INSTRUCTIONS TO FOLLOW. For this exercise, reproduce each entry below exactly, excluding pictures.

RECORDS FOR PROCESSING.
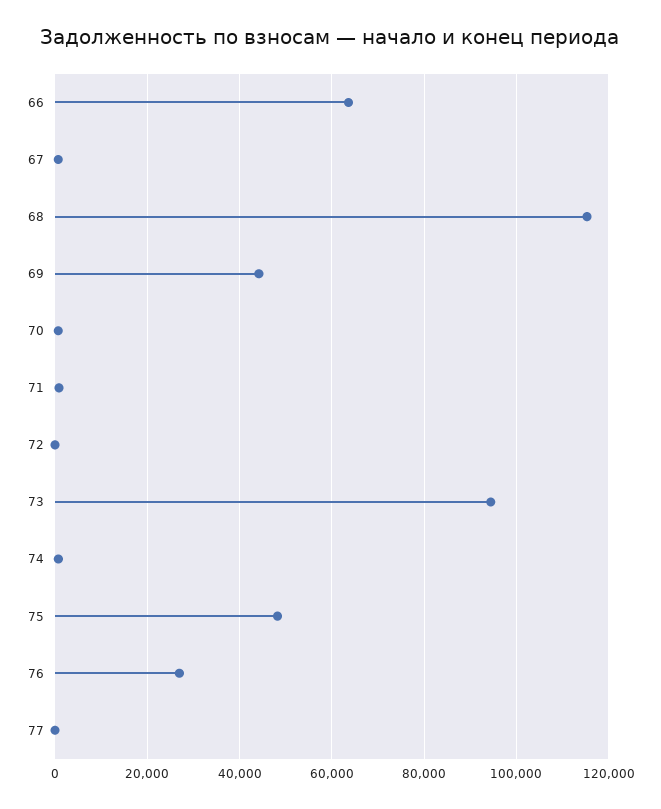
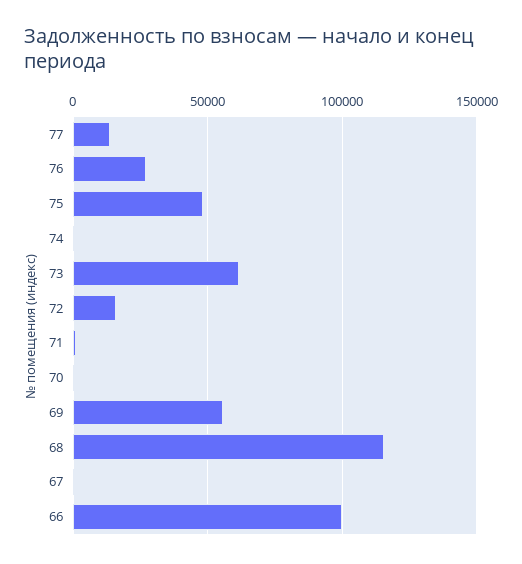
  {
-   "66": 64000,
+   "66": 100000,
    "67": 0,
    "68": 116000,
-   "69": 44000,
+   "69": 55000,
    "70": 0,
    "71": 0,
-   "72": 0,
+   "72": 15000,
-   "73": 94000,
+   "73": 60000,
    "74": 0,
    "75": 48000,
    "76": 26000,
-   "77": 0
+   "77": 15000
  }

EXERCISE ANSWER.
  {
-   "66": 64000,
+   "66": 100000,
    "67": 0,
    "68": 116000,
-   "69": 44000,
+   "69": 55000,
    "70": 0,
    "71": 0,
-   "72": 0,
+   "72": 15000,
-   "73": 94000,
+   "73": 60000,
    "74": 0,
    "75": 48000,
    "76": 26000,
-   "77": 0
+   "77": 15000
  }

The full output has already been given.